Kamerbrief inzake de toestemming voor een gesprek met de cultureel attaché te New York

Graag bied ik u hierbij, mede namens de minister van Onderwijs, Cultuur en Wetenschap, de reactie aan op het verzoek van de vaste commissie voor Onderwijs, Cultuur en Wetenschap van 9 juni 2008 met kenmerk 08-OCW-B-038 inzake de toestemming voor een gesprek met de cultureel attaché te New York.

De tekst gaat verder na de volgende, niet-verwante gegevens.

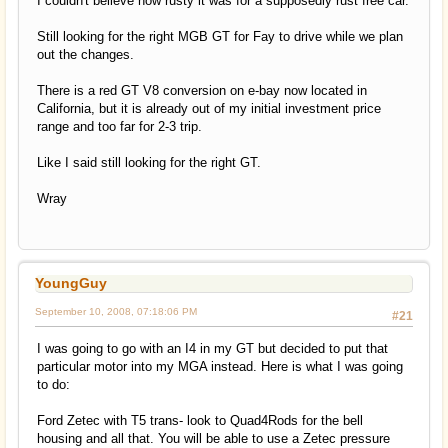
I couldn't believe how rusty it was for a supposedly rust free car.
Still looking for the right MGB GT for Fay to drive while we plan
out the changes.
There is a red GT V8 conversion on e-bay now located in
California, but it is already out of my initial investment price
range and too far for 2-3 trip.
Like I said still looking for the right GT.
Wray
YoungGuy
September 10, 2008, 07:18:06 PM
#21
I was going to go with an I4 in my GT but decided to put that
particular motor into my MGA instead. Here is what I was going
to do:
Ford Zetec with T5 trans- look to Quad4Rods for the bell
housing and all that. You will be able to use a Zetec pressure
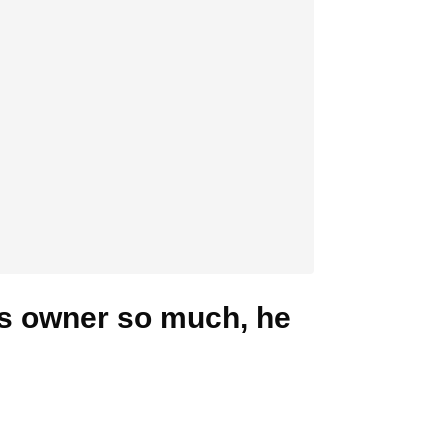
is owner so much, he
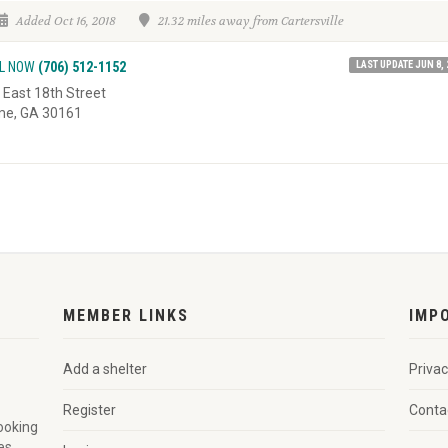
Added Oct 16, 2018
21.32 miles away from Cartersville
LAST UPDATE JUN 8, 
L NOW
(706) 512-1152
 East 18th Street
e, GA 30161
MEMBER LINKS
IMP
Add a shelter
Privac
Register
Conta
looking
es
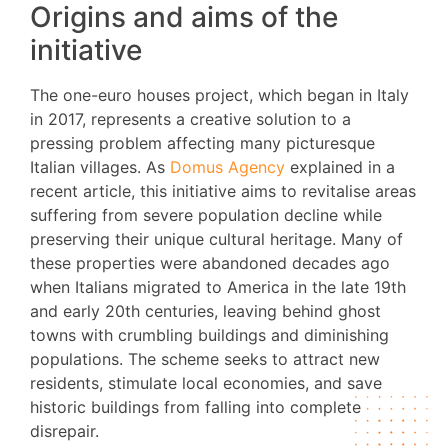
Origins and aims of the
initiative
The one-euro houses project, which began in Italy
in 2017, represents a creative solution to a
pressing problem affecting many picturesque
Italian villages. As
Domus Agency
explained in a
recent article, this initiative aims to revitalise areas
suffering from severe population decline while
preserving their unique cultural heritage. Many of
these properties were abandoned decades ago
when Italians migrated to America in the late 19th
and early 20th centuries, leaving behind ghost
towns with crumbling buildings and diminishing
populations. The scheme seeks to attract new
residents, stimulate local economies, and save
historic buildings from falling into complete
disrepair.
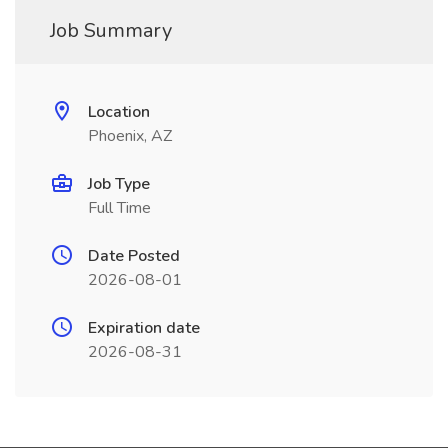
Job Summary
Location
Phoenix, AZ
Job Type
Full Time
Date Posted
2026-08-01
Expiration date
2026-08-31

Uw Kamer diende op 20 december 2007 een motie in (31 200 VIII nr 132), waarin u de regering verzocht in overleg te treden met de gemeente Amsterdam, kunstinstellingen, het bedrijfsleven en Amerikaanse overheden om te bezien op welke wijze vanaf 2009 structureler en tastbaar vorm kan worden gegeven aan de historische en culturele band tussen Nederland en New York en daarbij het idee van een Holland- of Nieuw Amsterdam huis te betrekken.

Op Prinsjesdag zal ik, samen met minister Plasterk van Onderwijs, Cultuur en Wetenschap, op verzoek van uw Kamer1 een nieuwe brief over het internationaal cultuurbeleid aan uw Kamer sturen, waarin ook op het onderwerp van deze motie wordt ingegaan. Intussen heeft de vaste Kamercommissie van Onderwijs, Cultuur en Wetenschap de cultureel attaché te New York, de heer K. van Twist, uitgenodigd voor een gesprek op 11 juni a.s. en mij daarover 9 juni geïnformeerd. Mede namens mijn collega van OCW, verleen ik de heer Van Twist toestemming voor een gesprek met deze Commissie.

Het door uw Kamer gewenste overleg met de Gemeente Amsterdam en kunstinstellingen is direct aangevangen, doch wordt in de komende maanden afgerond.

De staatssecretaris voor Europese Zaken,
Frans Timmermans

1: Motie Leerdam/Nicolaï/Van der Ham/Halsema, Tweede Kamer, vergaderjaar 2007-2008, 31 200 VIII, Nr. 116. De motie verzocht de regering “de voorgenomen ambities op het gebied van internationaal cultuurbeleid gestalte te geven en concreet tot uitwerking te laten komen”.